Because the process transfers only part of the blood, donors don't become anemic or weakened. That means they can donate every two weeks, according to the Gates Foundation. In comparison, people who donate whole blood must wait three months before giving blood again.

Beyond new treatments and vaccines, West Africa urgently needs better tests to diagnose Ebola, according to the World Health Organization.

Although these tests are regarded as highly accurate, they often can't detect the Ebola virus until a patient has had symptoms for two to three days, said infectious disease expert Peter Hotez. That's because the level of virus in the blood is very low in the early stages of infection.

The limitations of the current DNA tests for Ebola were revealed by the case of surgeon Martin Salia of Sierra Leone, who tested negative for the virus twice before being diagnosed. By the time he was airlifted from Sierra Leone to the Nebraska Medical Center in Omaha, he was in kidney failure and unreponsive. He died Monday.

According to the WHO, current Ebola tests -- known as RT-PCR tests -- cost about $100, require a full tube of blood and take two to six hours to perform. Delays in getting test results from labs can be fatal for patients. In West Africa, people suspected of having Ebola are kept in transit centers, where uninfected patients may pick up the virus from infected patients in the next bed.

The WHO is leading an effort to encourage researchers and companies to develop faster, easier Ebola tests, such as one that could be done with a finger prick's worth of blood. An ideal test could be performed at a patient's bedside and be as quick and easy as a pregnancy test, said Hotez, director of the National School of Tropical Medicine in Houston.

Several Americans infected with Ebola have received blood donations.

American Ebola patient Kent Brantly, a physician, received a blood donation from a teenage survivor before he left Liberia for treatment at Atlanta's Emory University Hospital. He later donated blood to several other Ebola patients: journalist Ashoka Mukpo, physician Richard Sacra and nurses Nina Pham and Amber Vinson.
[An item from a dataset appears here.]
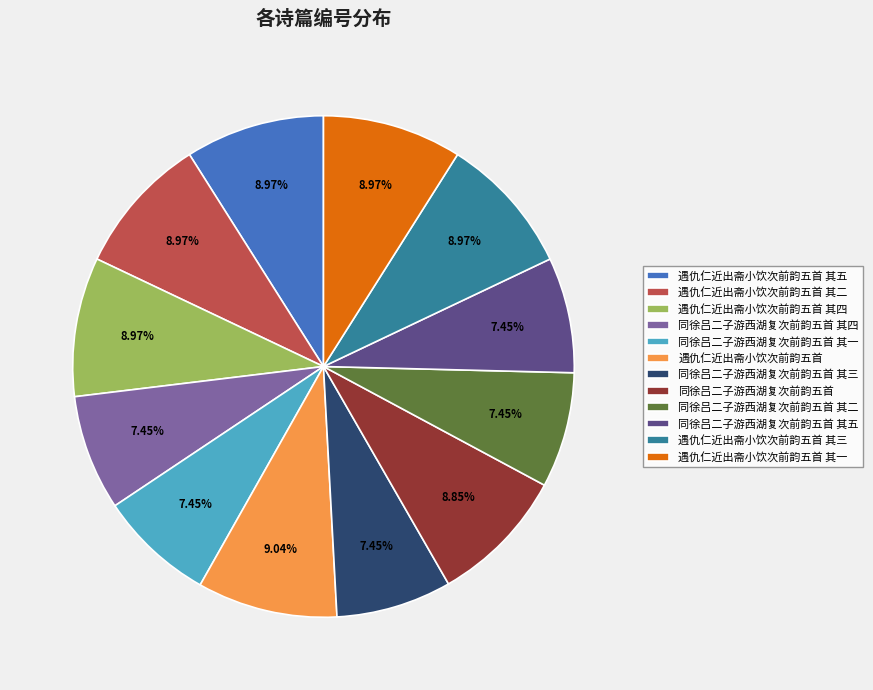

To the nearest percent, what percentage of the pie is 遇仇仁近出斋小饮次前韵五首 其二?

9%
Missionary Nancy Writebol, also treated at Emory, donated blood to Vinson and Spencer.

Salia received a blood donation from an anonymous donor, along with the experimental drug ZMapp, but died less than 36 hours later.

Brincidofovir, made by Chimerix of North Carolina, was given to Mukpo, Liberian national Thomas Eric Duncan and physician Craig Spencer. Mukpo and Spencer survived. Duncan received the drug just a couple of days before he died.

Hotez said doctors should expand the use of plasma donations to fight Ebola.

"The problem is whether there is sufficient infrastructure in the affected areas of West Africa to ensure that survivors can be registered and their blood banked appropriately and then screened for adventitious agents to avoid blood-borne transmissible agents such as HIV, hepatitis C and hepatitis B," Hotez said. "So any technology that facilitates this, especially in a resource-poor setting, is welcome."

Hotez said researchers also should look into isolating just the antibodies from donors. These preparations, called immune globulins, can be given to anyone, regardless of blood type.

At least15,145 people have been infected with Ebola in Sierra Leone, Guinea and Liberia, and 5,420 have died, according to the World Health Organization. About 90% of all Ebola cases ever reported have occured during this outbreak, said Jennifer Kates, vice president and director of global health and HIV policy at the Kaiser Family Foundation.

Among health care workers, 584 have been infected and 329 have died.

The outbreak has caused West African health systems to collapse and has devastated their economies. The three hardest hit countries — Guinea, Liberia and Sierra Leone — are among the poorest in the world. A report released today from the World Bank finds that nearly half of Liberia's workforce is unemployed.